PAGE TEXT »

The positive effect of minimum wage increases

Do increases in the minimum wage really lead to unemployment? That is an important question for Ontario. The Provincial Government has raised the minimum wage each of the past seven years. It now stands at $10.25 an hour. Prior to that, it had been stuck at $6.85 an hour for ten years.

“Some of the new evidence points toward a positive effect of the minimum wage on employment; most shows no effect at all.” That is the conclusion drawn by economists David Card and Alan B. Kreuger in their book Myth and Measurement: The New Economics of the Minimum Wage (published by Princeton University Press). They studied increases to minimum wage rates in the United States during the 1990s. They also reexamined existing research.

The Waterloo Region Record published an opinion piece recently (June 8) under the title "Minimum wage increases merely add to unemployment." The author, Ben Eisen, from the Frontier Centre for Public Policy, argued that minimum wages are ineffective because they cause unemployment. Eisen claimed this is “an iron-clad law of economics” and that a “strong majority of research on the question shows that high minimum wages kill jobs.” Unfortunately, Eisen’s article did not provide links to any of the research supporting the view the minimum wage destroys jobs.

Card and Kreuger acknowledge that the assumption that minimum wages lead to unemployment is one of the very few areas of broad agreement among economists. “Such a high degree of consensus,” they write, “is remarkable in a profession renowned for its bitter disagreements. But there is one problem: the evidence is not singularly agreed that increases to the minimum wage reduce employment.”

ENTRIES »
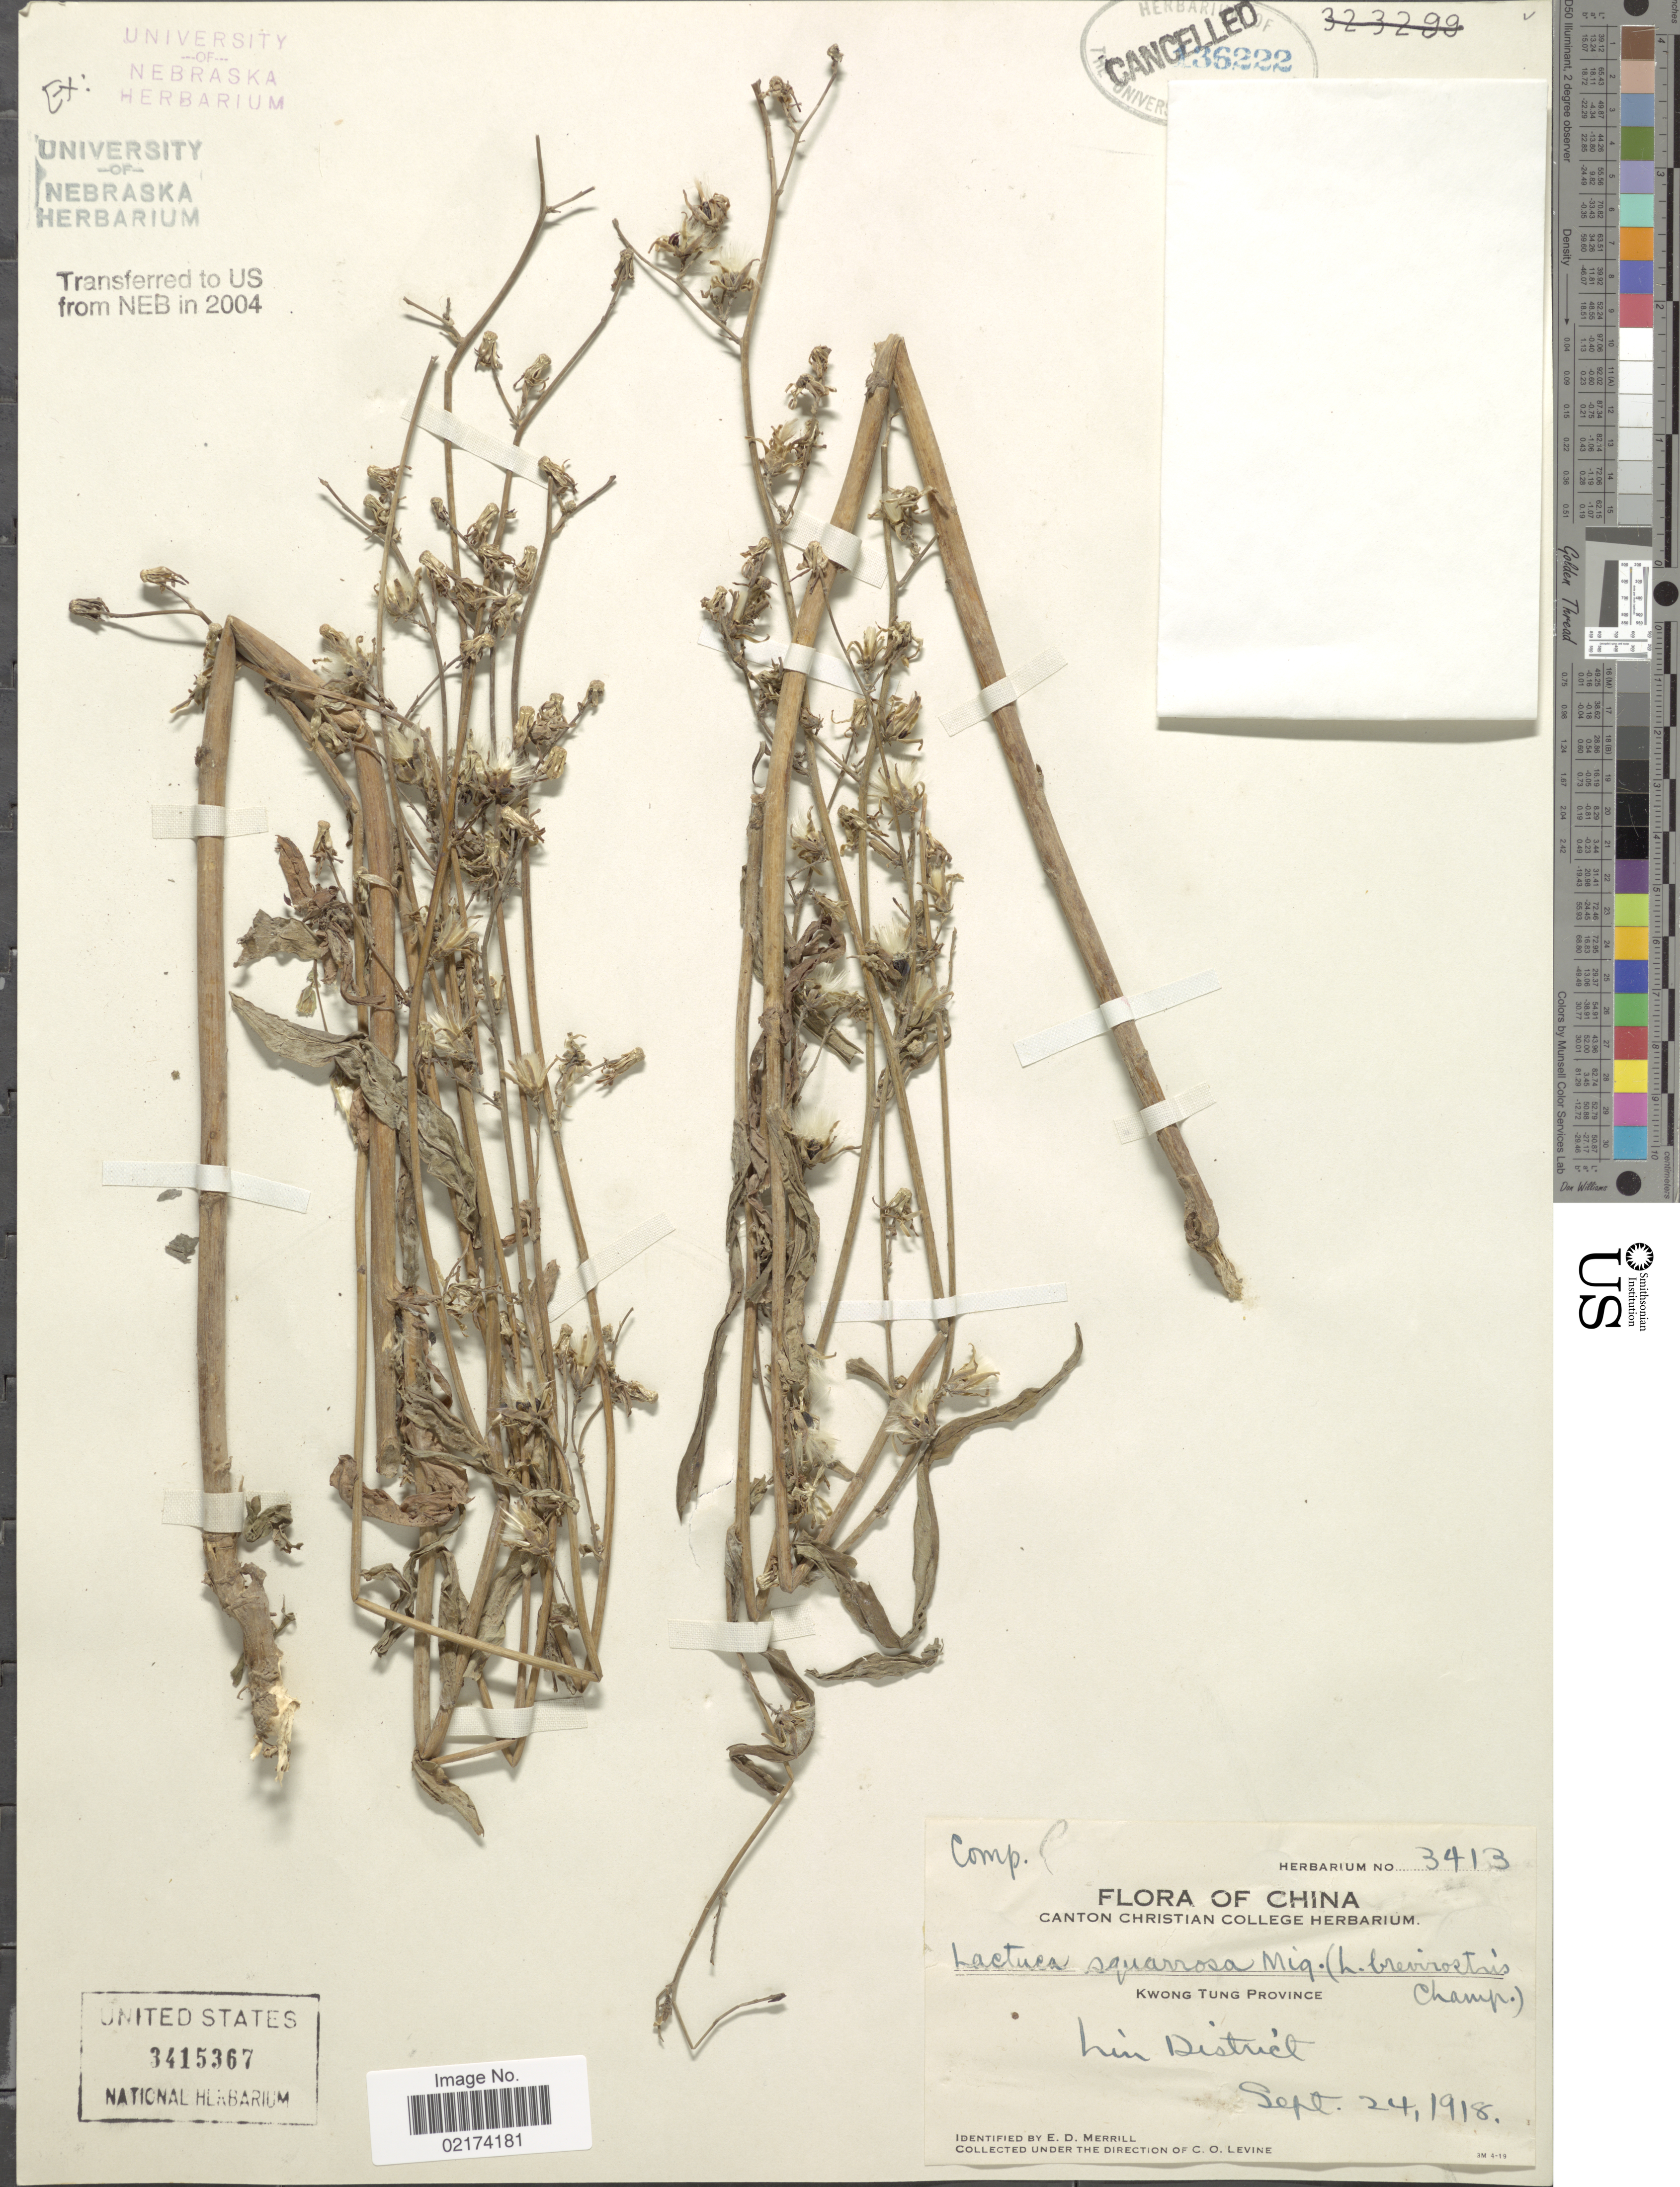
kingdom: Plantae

==

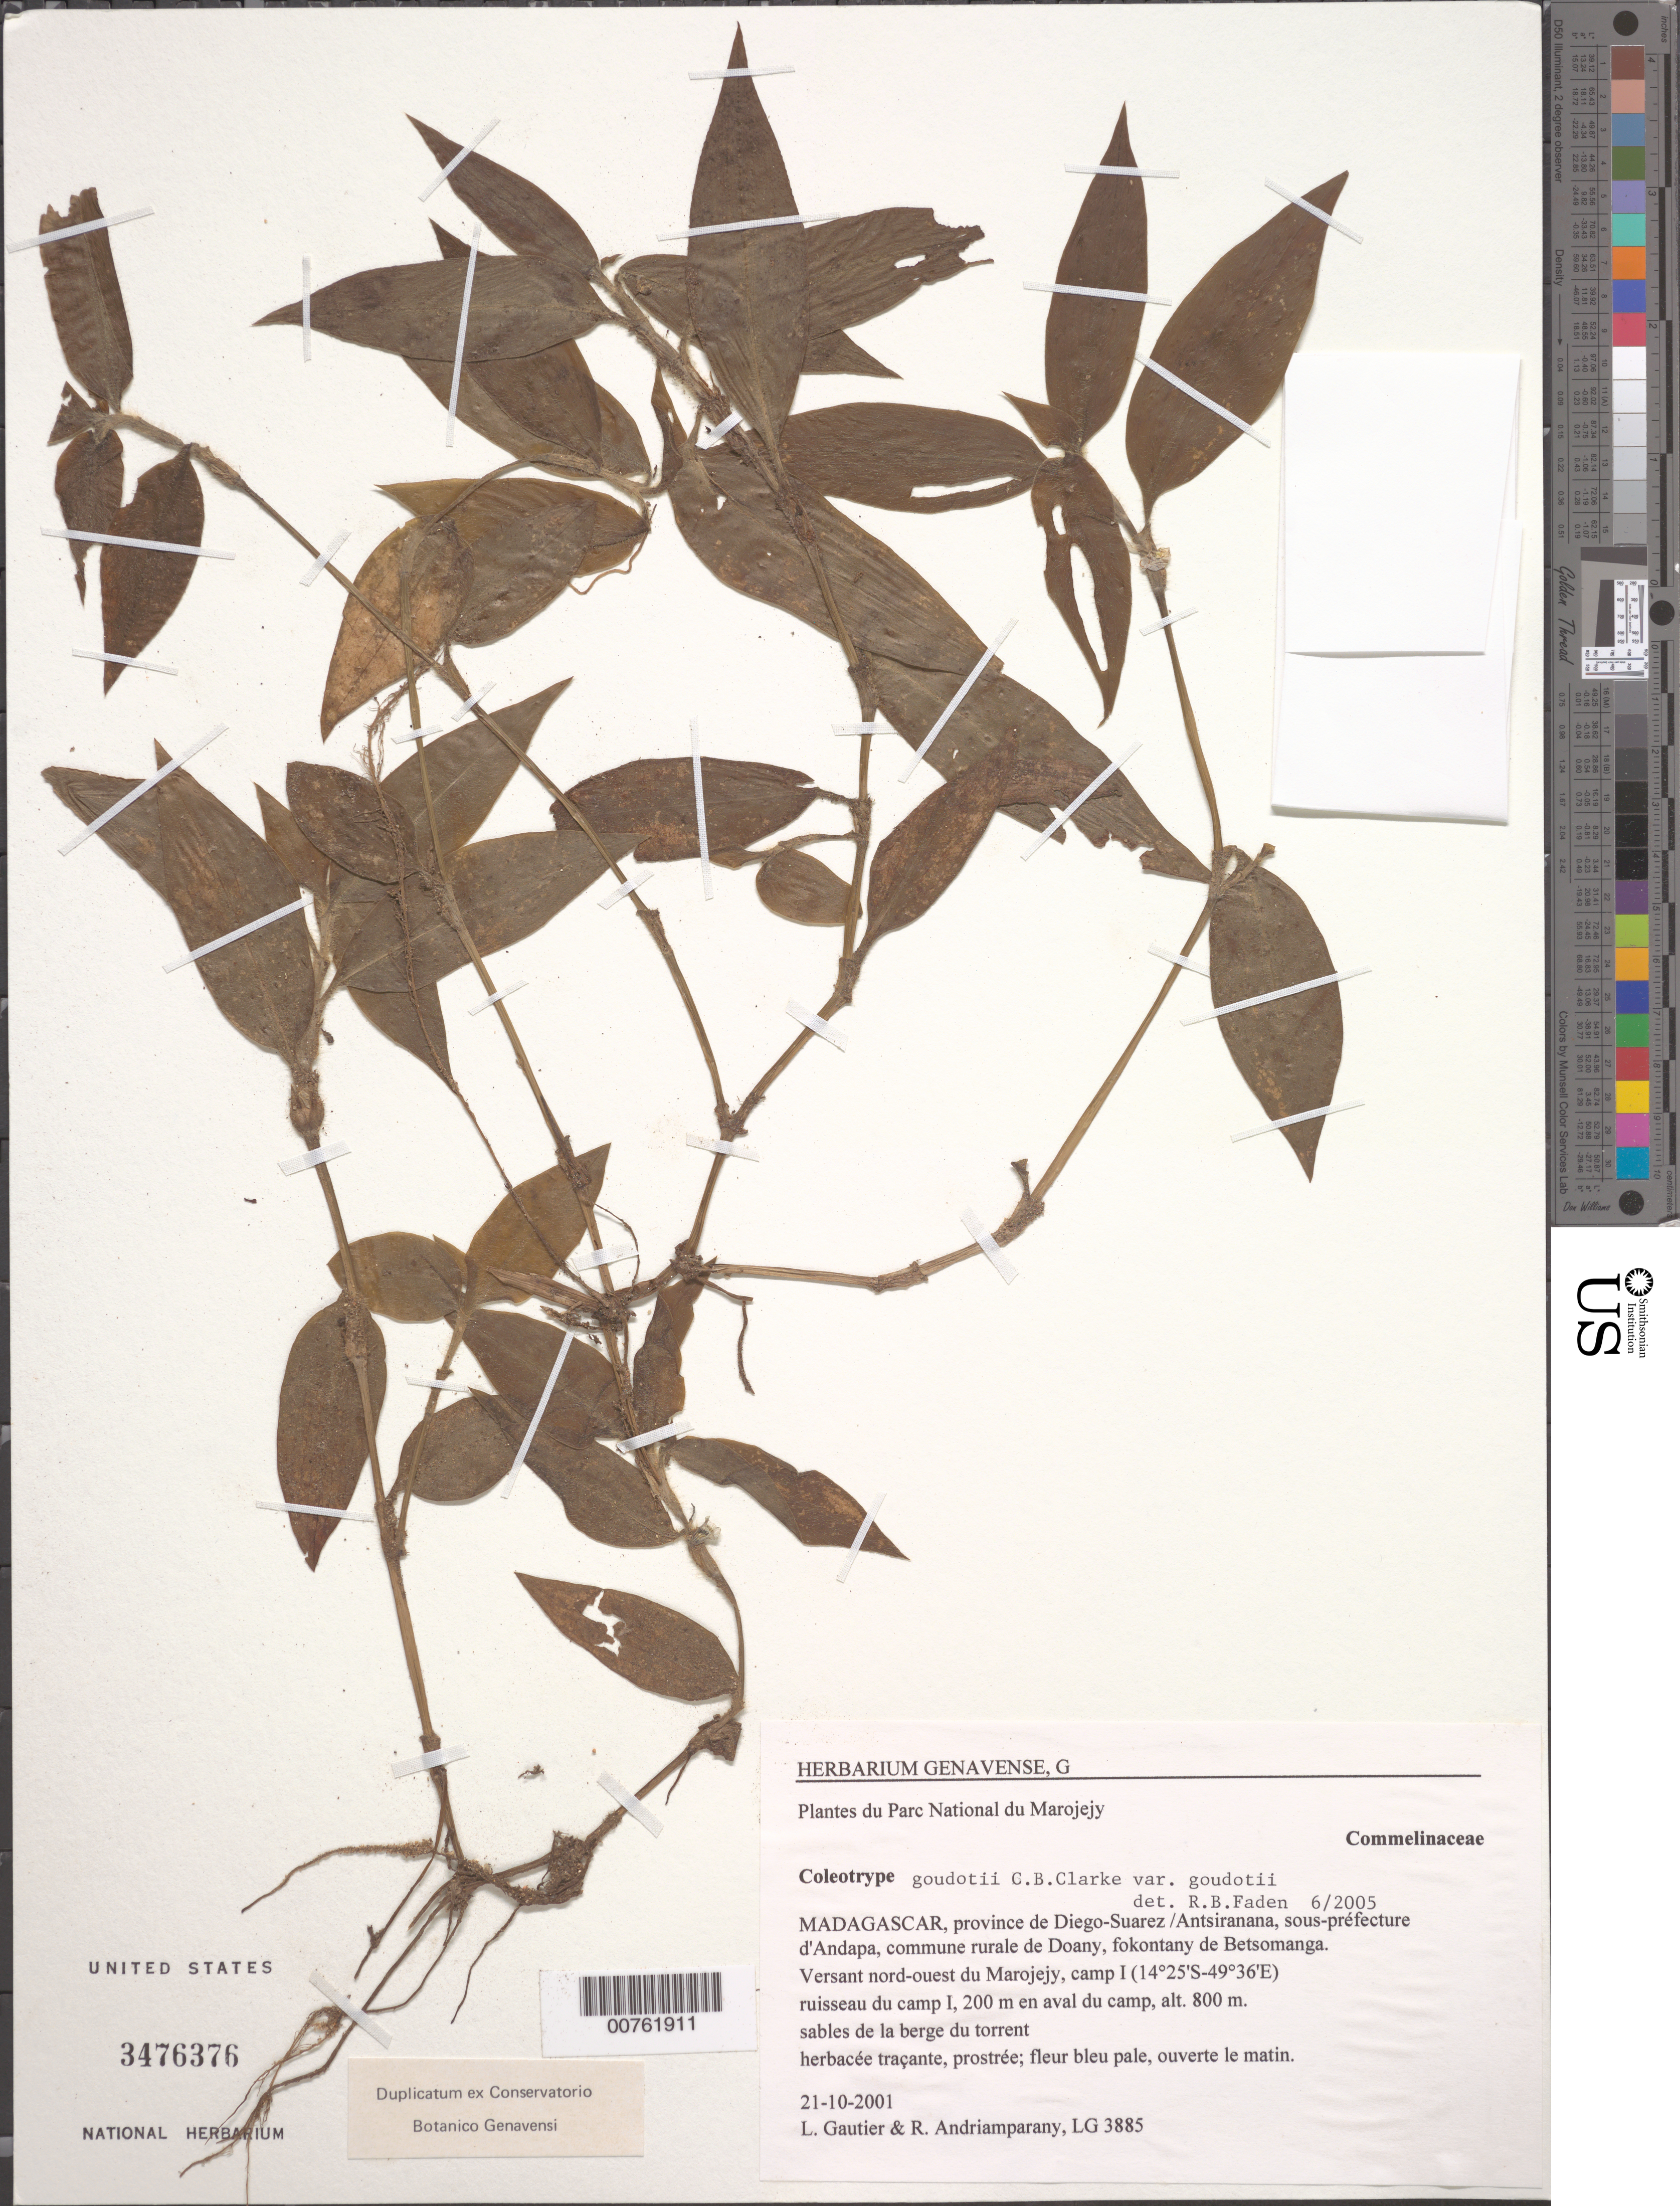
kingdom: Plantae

BRIEF 1 »
In the text on minimum wage increases, what is Ontario's current minimum wage?
BRIEF 2 »
Extend the text on minimum wage increases, picking up after its final sentence.

OUTPUT 1 »
$10.25 an hour.

OUTPUT 2 »
The two economists explain what led them to reexamine minimum wage research. “Our initial work on the 1988 increase in California’s minimum wage and on the 1990 and 1991 increases in the federal minimum wage, showed the anticipated positive effect of the minimum wage on the pay rates of teenagers and other low-wage workers. But in each case, the anticipated negative effect of a minimum-wage hike on employment failed to materialize.”

Card and Kreuger’s findings are reinforced by the UK’s experience with its minimum wage. When the British Government first introduced a national minimum wage in 1999, it created a Low Pay Commission to assess the impact of the minimum wage and recommend adjustments to it. The Commission has produced ten annual reports.

The Commission reported that in the first year after the minimum wage was introduced, there was “no measurable impact on overall employment,” while “employment continued to grow in low-paying sectors in the quarter following the introduction of the minimum wage.” The 2008 report observed: “One of the notable achievements of the National Minimum Wage has been that, for the best part of the last decade, it has ensured, probably for the first time, that the wages of the lowest paid in the UK have shown a modest but meaningful uplift when compared to increases in the average wage and with no consequent loss of jobs.”

Public policy must be guided by solid evidence. The evidence from the UK’s Low Pay Commission and research by Card and Kreuger demonstrates that minimum wage increases over that past decade have raised the incomes of low wage workers without creating unemployment.